##### Data #####

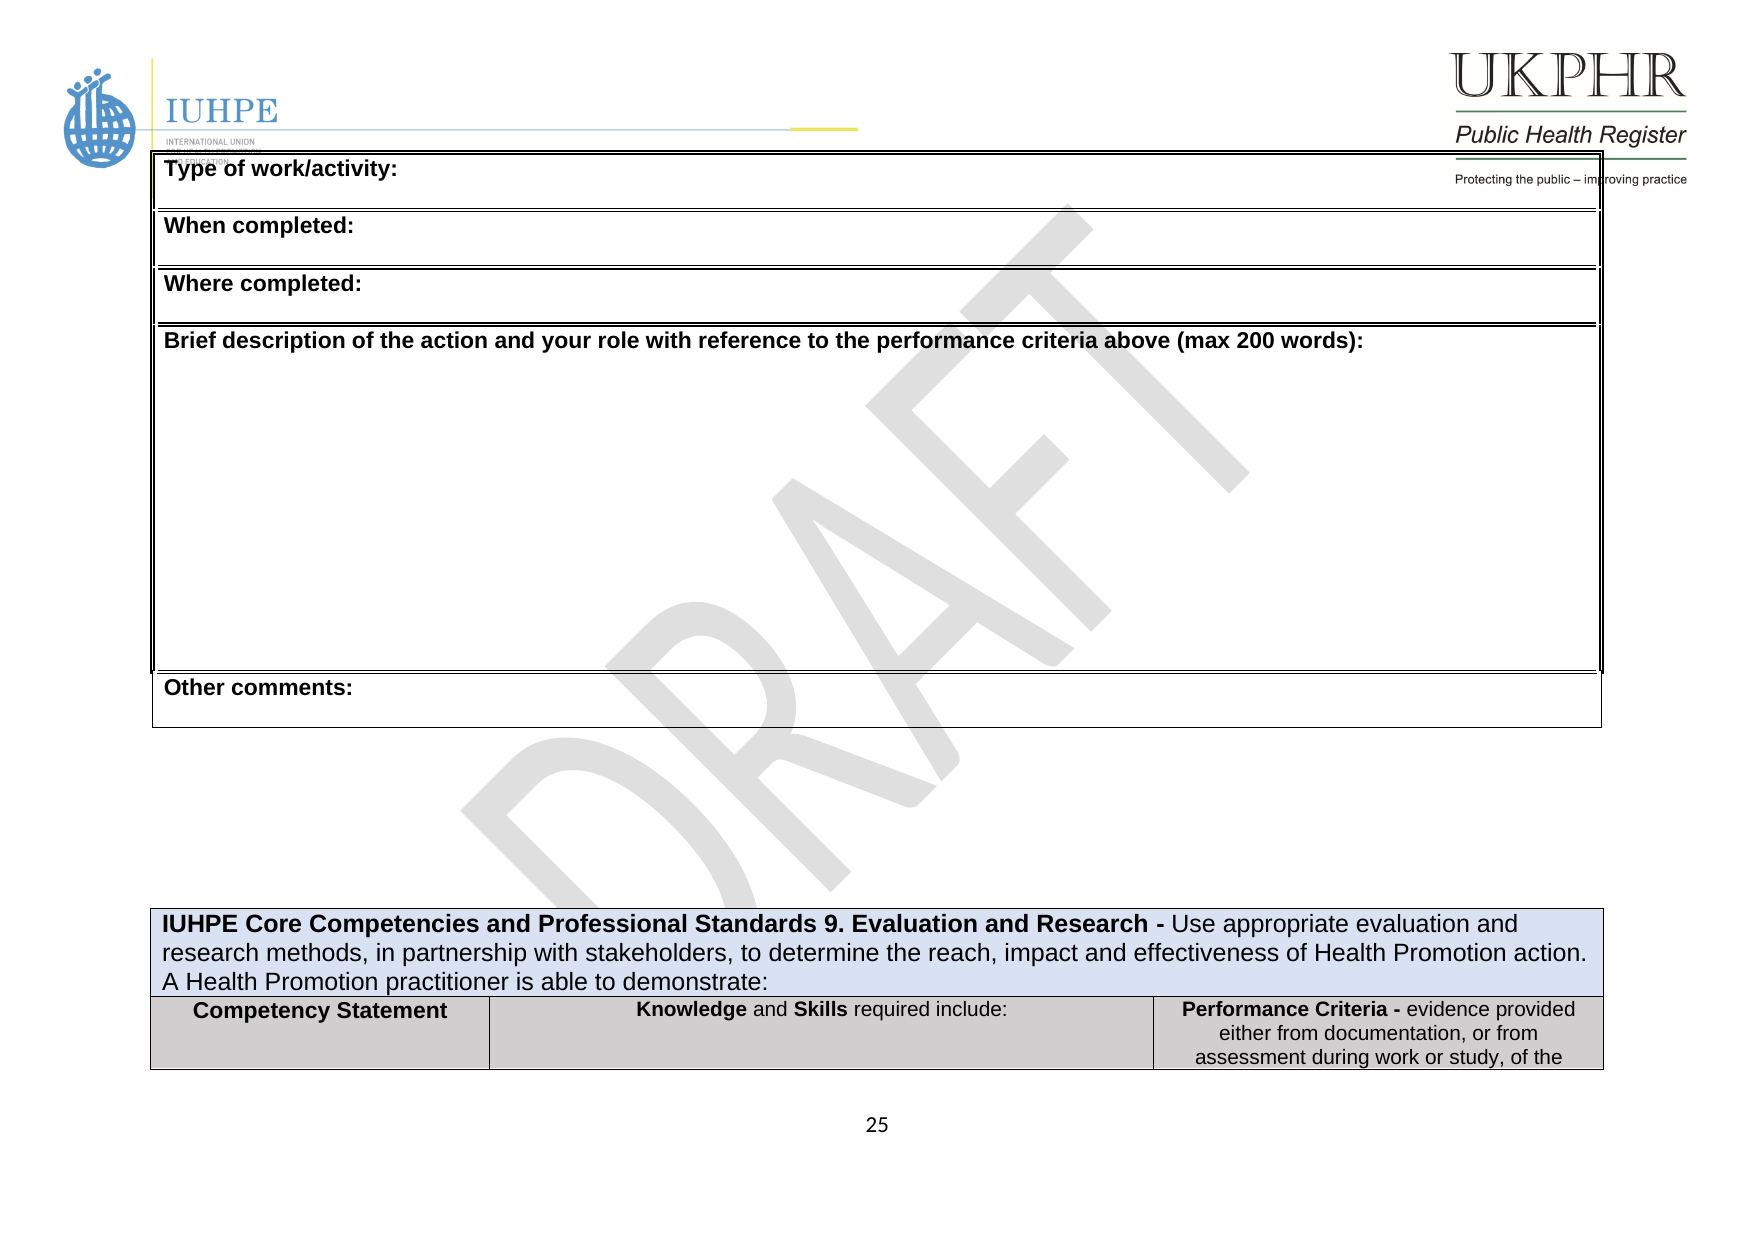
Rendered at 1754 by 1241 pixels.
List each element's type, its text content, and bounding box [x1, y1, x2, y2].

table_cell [1154, 997, 1603, 1068]
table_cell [490, 997, 1153, 1068]
table_cell Where completed: [152, 265, 1601, 322]
table_cell Brief description of the action and your role with reference to the performance criteria above (max 200 words): [152, 322, 1601, 669]
table_cell Other comments: [153, 670, 1601, 727]
table_header Type of work/activity: [155, 155, 1599, 207]
picture [1449, 53, 1687, 186]
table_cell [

#####

● Task description
Your answer is all of the records restated word for word, pictures excluded.

● Exercise response
Rendered at 1754 by 1241 pixels.
List each element's type, its text content, and bounding box [x1, y1, x2, y2].

table_cell [1154, 997, 1603, 1068]
table_cell [490, 997, 1153, 1068]
table_cell Where completed: [152, 265, 1601, 322]
table_cell Brief description of the action and your role with reference to the performance criteria above (max 200 words): [152, 322, 1601, 669]
table_cell Other comments: [153, 670, 1601, 727]
table_header Type of work/activity: [155, 155, 1599, 207]
picture [1449, 53, 1687, 186]
table_cell [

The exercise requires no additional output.